If you have been considering a career change and are thinking about working for yourself, it’s natural to have doubts and fears. However, it’s important to remember that many people have successfully transitioned from permanent employment to freelancing or contracting, and you can too. In this article, we will address some common concerns and provide you with information and advice to help you take the leap.
1. Recognize your transferable skills: Before embarking on a freelance career, evaluate your marketable skills. You need to identify a niche or in-demand skill that you can transfer from your current employer to your clients. Don’t be discouraged by the misconception that only project-based skills are marketable. Many roles require contractors to manage capacity or provide coverage in various scenarios. For example, if you are a journalist, you can offer your writing skills to multiple publications.
2. Gain experience: Some individuals believe they have the necessary transferable skills but lack experience in applying them. While clients do prefer experienced contractors, it’s possible to gain relevant experience in just a few months. Each project you undertake will contribute to your skillset, and you can also invest in formal training to keep your skills up-to-date. Offering your services for free to gain experience and goodwill is another option.

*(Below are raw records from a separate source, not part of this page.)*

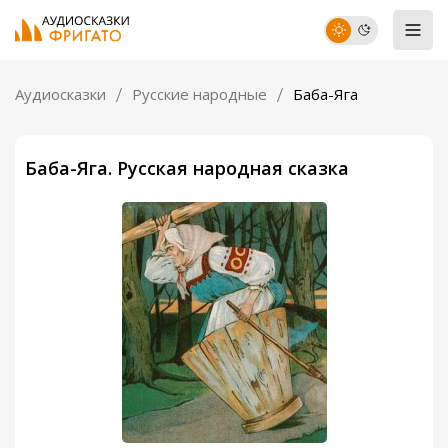
Аудиосказки
Русские народные
Баба-Яга
Баба-Яга. Русская народная сказка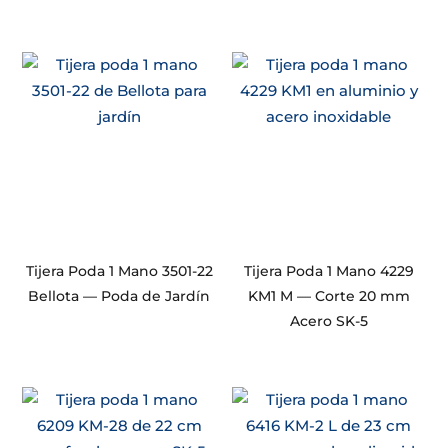
Tijera Poda 1 Mano 3501-22
Tijera Poda 1 Mano 4229
Bellota — Poda de Jardín
KM1 M — Corte 20 mm
Acero SK-5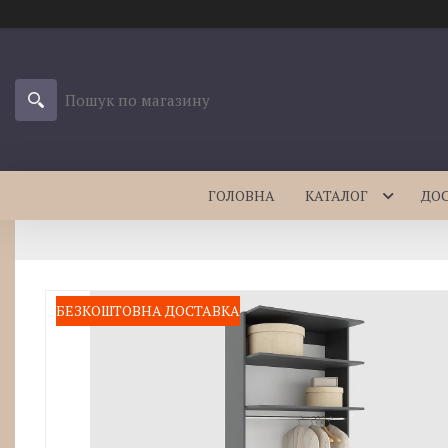
ГОЛОВНА
КАТАЛОГ
ДО
БЕЗКОШТОВНА ДОСТАВКА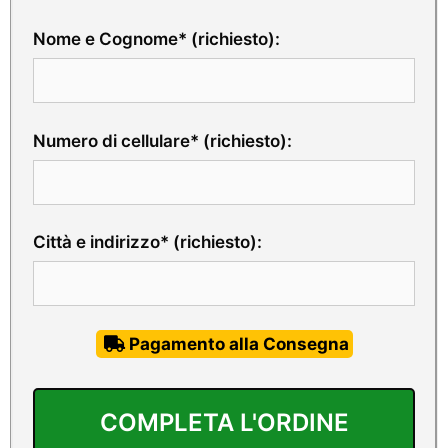
Nome e Cognome* (richiesto):
Numero di cellulare* (richiesto):
Città e indirizzo* (richiesto):
Pagamento alla Consegna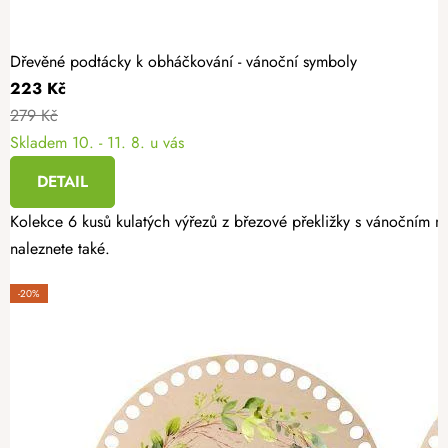
Dřevěné podtácky k obháčkování - vánoční symboly
223 Kč
279 Kč
Skladem
10. - 11. 8. u vás
DETAIL
Kolekce 6 kusů kulatých výřezů z březové překližky s vánočním mo
naleznete také.
-20%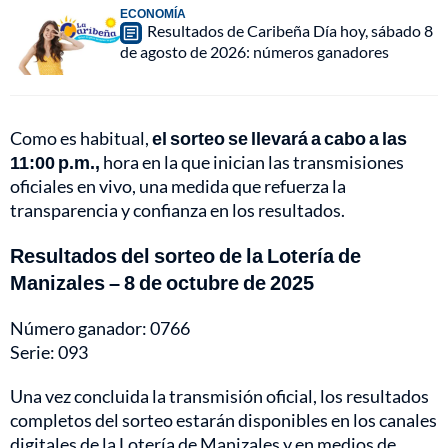
ECONOMÍA
Resultados de Caribeña Día hoy, sábado 8
de agosto de 2026: números ganadores
Como es habitual,
el sorteo se llevará a cabo a las
11:00 p.m.,
hora en la que inician las transmisiones
oficiales en vivo, una medida que refuerza la
transparencia y confianza en los resultados.
Resultados del sorteo de la Lotería de
Manizales – 8 de octubre de 2025
Número ganador: 0766
Serie: 093
Una vez concluida la transmisión oficial, los resultados
completos del sorteo estarán disponibles en los canales
digitales de la Lotería de Manizales y en medios de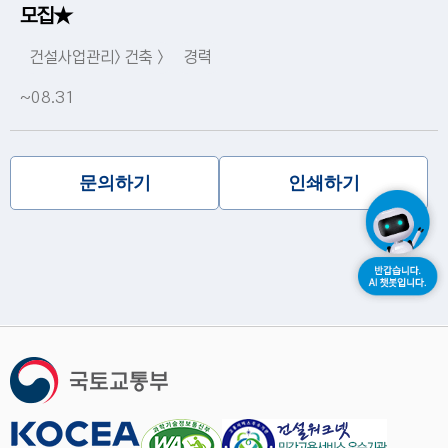
모집★
건설사업관리> 건축 >
경력
~08.31
문의하기
인쇄하기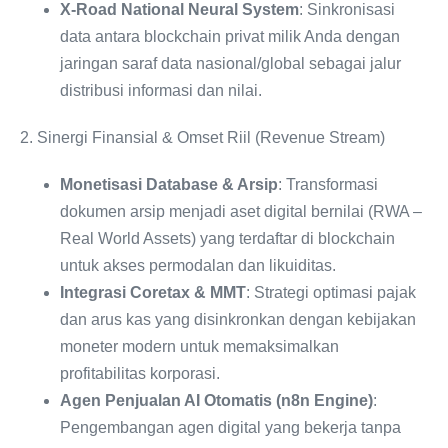
X-Road National Neural System
: Sinkronisasi
data antara blockchain privat milik Anda dengan
jaringan saraf data nasional/global sebagai jalur
distribusi informasi dan nilai.
2. Sinergi Finansial & Omset Riil (Revenue Stream)
Monetisasi Database & Arsip
: Transformasi
dokumen arsip menjadi aset digital bernilai (RWA –
Real World Assets) yang terdaftar di blockchain
untuk akses permodalan dan likuiditas.
Integrasi Coretax & MMT
: Strategi optimasi pajak
dan arus kas yang disinkronkan dengan kebijakan
moneter modern untuk memaksimalkan
profitabilitas korporasi.
Agen Penjualan AI Otomatis (n8n Engine)
:
Pengembangan agen digital yang bekerja tanpa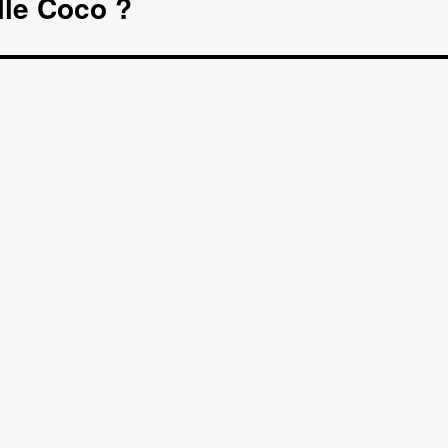
lle Coco ?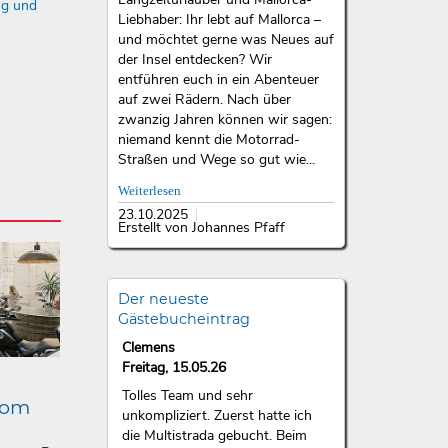
ng und
Liebhaber: Ihr lebt auf Mallorca –
und möchtet gerne was Neues auf
der Insel entdecken? Wir
entführen euch in ein Abenteuer
auf zwei Rädern. Nach über
zwanzig Jahren können wir sagen:
niemand kennt die Motorrad-
Straßen und Wege so gut wie...
Weiterlesen
23.10.2025
Erstellt von Johannes Pfaff
Der neueste
Gästebucheintrag
Clemens
Freitag, 15.05.26
Tolles Team und sehr
lom
unkompliziert. Zuerst hatte ich
die Multistrada gebucht. Beim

3. Find work opportunities: If you possess the skills and experience, finding freelance work should not be a challenge. Numerous job boards and recruitment agencies specialize in matching contractors with suitable roles. Mastering the art of crafting an impressive CV and excelling in contract-specific interviews is crucial. While rejection is inevitable at first, it’s all part of the learning curve. Perseverance and following available advice and support will eventually result in finding work.
4. Overcome financial worries: Starting a business as a freelancer is relatively inexpensive. All you need is a computer, access to the internet, and the necessary software for your role. Accountants often offer free company incorporation and three-month packages, and insurance can be paid monthly. The primary financial barrier you might face is not securing work immediately. Before leaving your job, make sure you have saved enough to cover at least two to six months of living expenses.
5. Age is not a limitation: Age should not deter you from pursuing freelancing or contracting. Older individuals can leverage their experience and expertise, while younger workers can capitalize on their fresh perspectives and cutting-edge skills. Demand for different skill levels varies, and there are opportunities for experienced professionals and recent graduates alike.
6. Overcoming other barriers: Some roles may require credit or security checks, which can pose challenges. However, there are plenty of contracts available that do not necessitate these checks. If you have a poor credit history, work on improving it over time. Security clearance can be a time-consuming process with potential outcomes that are beyond your control, but remember that there are still opportunities available.
Making the transition to freelance work may seem daunting, but many people have taken the plunge and succeeded. By identifying your marketable skills, gaining experience, finding work opportunities, addressing financial concerns, and embracing your unique assets, you can overcome any doubts or fears. Don’t let another year go by without exploring the possibilities that freelancing offers.